Al centro storico, una via per Ipazia, matematica e filosofa martirizzata
di Simona Vitagliano
A 1600 anni dalla sua morte sia Roma che Napoli si sono attivate per dedicare a questo importantissimo personaggio storico, per noi ancora tanto misterioso sotto alcuni punti di vista, una piazza e una strada.
A Napoli in particolare, si tratta di una Via a lei intitolata sita nel centro storico.
Nell’ambito dei nuovi cambi di toponomastica degli ultimi periodi, dalle scale dedicate a Massimo Troisi alla Via dedicata a Pino Daniele, quest’altra decisione ha connotati differenti perchè riguarda un personaggio non appartenuto a “Napoli” in senso stretto, ma importante a livello storico, scientifico e umano.
Ipazia infatti è nata ad Alessandria d’Egitto nella seconda metà del IV secolo, verso il 350, da un filosofo e geometra (Teone) a capo della Scuola Alessandrina, di cui lei stessa diventerà mentore legittimamente, giovanissima.
Erano gli anni in cui il paganesimo cominciava ad essere punito con “santi interventi” di alcune cricche di cristiani, così santi da prevedere anche lapidazione e morte, con la disapprovazione di altri gruppi di appartenenti allo stesso culto religioso, che non rivedevano in questo modus operandi la parola del proprio Dio.
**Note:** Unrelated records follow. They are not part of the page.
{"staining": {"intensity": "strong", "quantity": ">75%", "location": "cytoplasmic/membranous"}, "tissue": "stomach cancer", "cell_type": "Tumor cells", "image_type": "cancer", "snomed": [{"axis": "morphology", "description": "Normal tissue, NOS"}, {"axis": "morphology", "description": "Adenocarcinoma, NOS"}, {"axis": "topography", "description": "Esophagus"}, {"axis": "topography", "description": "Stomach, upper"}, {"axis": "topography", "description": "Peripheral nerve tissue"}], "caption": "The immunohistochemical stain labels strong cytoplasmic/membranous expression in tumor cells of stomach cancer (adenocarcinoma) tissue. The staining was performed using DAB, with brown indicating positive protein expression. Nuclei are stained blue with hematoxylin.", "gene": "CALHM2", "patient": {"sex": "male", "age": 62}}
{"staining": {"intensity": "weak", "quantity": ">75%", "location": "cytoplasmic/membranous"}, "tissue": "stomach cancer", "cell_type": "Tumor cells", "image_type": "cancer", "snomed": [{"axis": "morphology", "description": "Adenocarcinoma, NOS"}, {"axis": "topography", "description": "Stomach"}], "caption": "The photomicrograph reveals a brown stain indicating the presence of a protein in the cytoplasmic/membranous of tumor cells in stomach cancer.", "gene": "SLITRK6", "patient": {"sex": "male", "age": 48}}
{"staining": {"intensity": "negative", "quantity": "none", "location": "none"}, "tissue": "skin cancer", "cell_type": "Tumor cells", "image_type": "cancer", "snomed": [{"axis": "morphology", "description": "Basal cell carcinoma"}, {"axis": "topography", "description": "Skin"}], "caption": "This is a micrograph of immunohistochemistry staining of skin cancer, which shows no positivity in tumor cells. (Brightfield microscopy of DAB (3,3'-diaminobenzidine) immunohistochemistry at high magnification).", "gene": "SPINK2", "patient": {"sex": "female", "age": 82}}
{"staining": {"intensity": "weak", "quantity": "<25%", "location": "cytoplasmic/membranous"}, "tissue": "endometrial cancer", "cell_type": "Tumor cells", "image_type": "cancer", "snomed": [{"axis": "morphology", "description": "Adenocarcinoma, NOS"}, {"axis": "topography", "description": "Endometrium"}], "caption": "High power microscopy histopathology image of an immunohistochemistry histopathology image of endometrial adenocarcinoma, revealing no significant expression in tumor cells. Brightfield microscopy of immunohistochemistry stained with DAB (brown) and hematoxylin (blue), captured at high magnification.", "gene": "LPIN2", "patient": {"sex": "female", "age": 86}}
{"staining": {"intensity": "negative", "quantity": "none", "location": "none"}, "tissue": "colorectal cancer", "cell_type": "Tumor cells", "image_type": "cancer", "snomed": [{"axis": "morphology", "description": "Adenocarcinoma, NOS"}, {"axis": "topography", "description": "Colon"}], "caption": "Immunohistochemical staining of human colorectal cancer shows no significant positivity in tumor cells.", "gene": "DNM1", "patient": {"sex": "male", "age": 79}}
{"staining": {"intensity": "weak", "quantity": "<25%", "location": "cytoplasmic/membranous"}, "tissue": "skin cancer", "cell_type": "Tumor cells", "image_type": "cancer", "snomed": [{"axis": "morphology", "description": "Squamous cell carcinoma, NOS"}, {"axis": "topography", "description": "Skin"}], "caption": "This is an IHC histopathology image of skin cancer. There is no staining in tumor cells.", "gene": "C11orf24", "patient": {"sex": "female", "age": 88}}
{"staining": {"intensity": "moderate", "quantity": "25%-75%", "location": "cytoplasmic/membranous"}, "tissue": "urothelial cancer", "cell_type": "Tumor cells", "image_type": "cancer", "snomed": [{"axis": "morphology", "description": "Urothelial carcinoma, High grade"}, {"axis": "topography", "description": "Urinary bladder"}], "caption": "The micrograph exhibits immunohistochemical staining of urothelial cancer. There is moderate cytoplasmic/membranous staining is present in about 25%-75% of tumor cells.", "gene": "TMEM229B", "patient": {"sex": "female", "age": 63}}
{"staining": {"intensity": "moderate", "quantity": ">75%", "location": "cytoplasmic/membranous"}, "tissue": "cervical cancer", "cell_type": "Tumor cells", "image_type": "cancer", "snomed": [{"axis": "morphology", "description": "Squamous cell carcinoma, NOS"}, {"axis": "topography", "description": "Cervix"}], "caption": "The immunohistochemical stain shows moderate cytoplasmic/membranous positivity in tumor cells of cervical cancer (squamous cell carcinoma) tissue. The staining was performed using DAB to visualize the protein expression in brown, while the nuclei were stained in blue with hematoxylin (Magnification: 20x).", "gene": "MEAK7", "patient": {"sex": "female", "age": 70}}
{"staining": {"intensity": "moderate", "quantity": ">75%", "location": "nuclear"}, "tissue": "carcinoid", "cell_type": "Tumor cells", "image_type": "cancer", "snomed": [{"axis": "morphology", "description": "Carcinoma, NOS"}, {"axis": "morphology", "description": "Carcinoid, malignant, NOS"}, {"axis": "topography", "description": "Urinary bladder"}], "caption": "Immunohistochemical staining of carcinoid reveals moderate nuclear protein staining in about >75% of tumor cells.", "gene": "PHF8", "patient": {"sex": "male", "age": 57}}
Si legge su di lei: «possedeva l’insolita combinazione di interessi teorici e interessi pratici che doveva rivelarsi così feconda un migliaio di anni più tardi. Fino agli ultimi anni della sua esistenza, la Scuola alessandrina godette di piena libertà di pensiero, elemento essenziale per il fiorire di una cultura e fece compiere importanti passi avanti in numerosi campi che dovevano diventare fondamentali nel Rinascimento: la geometria quantitativa piana e solida, la trigonometria, l’algebra, il calcolo infinitesimale e l’astronomia».
Ipazia si interessava di filosofia e matematica ma in particolare di astronomia, e costruì un astrolabio, un planisfero ed anche altri strumenti di rilevanza scientifica come l’idroscopio, utile per pesare i liquidi.
Socrate Scolastico scrive di lei:
« Per la magnifica libertà di parola e di azione che le veniva dalla sua cultura, accedeva in modo assennato anche al cospetto dei capi della città e non era motivo di vergogna per lei lo stare in mezzo agli uomini: infatti, a causa della sua straordinaria saggezza, tutti la rispettavano profondamente e provavano verso di lei un timore reverenziale »
Ipazia fu tra i primi precursori della teoria eliocentrica, poichè la sua incredibile mente scientifica riuscì a capire che nella teoria Tolemaica geocentrica c’era qualcosa che non andava; poteva essere considerata “un’ipotesi” da studiare, ma non una realtà e questo, insieme alla sua laicità e al suo modo anticonvenzionale di vivere la scienza, non era ben visto da tutti.
Il suo carattere ribelle si manifestava anche nelle lezioni che teneva per strada, a chiunque volesse ascoltarla, quando con i decreti teodosiani tutti i templi dedicati ai culti pagani vennero demoliti, portando via tutta una cultura a cui Ipazia apparteneva e che quindi difendeva con tenacia con i propri strumenti (la disobbedienza a questo provvedimento veniva punita con la morte per “legge”).
Con la scusa di alcuni (falsi?) intrighi politico/religiosi si decise che Ipazia doveva morire, poichè aveva contatti con un uomo, anch’esso condannato a morte per divergenze di culto.
In realtà quello che si tramanda è il fatto che Ipazia fosse un personaggio scomodo, oltre che con un gran seguito, e che questo rodesse a chi occupava la carica episcopale al momento.
Senza contare che la cultura che diffondeva la donna nelle sue lezioni era “atea” e priva di qualunque riferimento alla religiosità e a temi affini. Ipazia era una scienziata.
La bella astronoma venne trascinata da un gruppo di fanatici cristiani giù dal carro a bordo del quale si trovava mentre ritornava a casa, venne denudata e lapidata con conchiglie appuntite fino a farla a brandelli. Mentre ancora respirava flebilmente le vennero cavati gli occhi. I suoi brandelli poi furono raccolti e bruciati e di Ipazia, così, non rimase alcuna traccia se non la memoria che abbiamo, ad oggi, della sua storia.
E’ quindi un immenso onore avere nella nostra città una via dedicata a lei, alla sua vita e al suo martirio.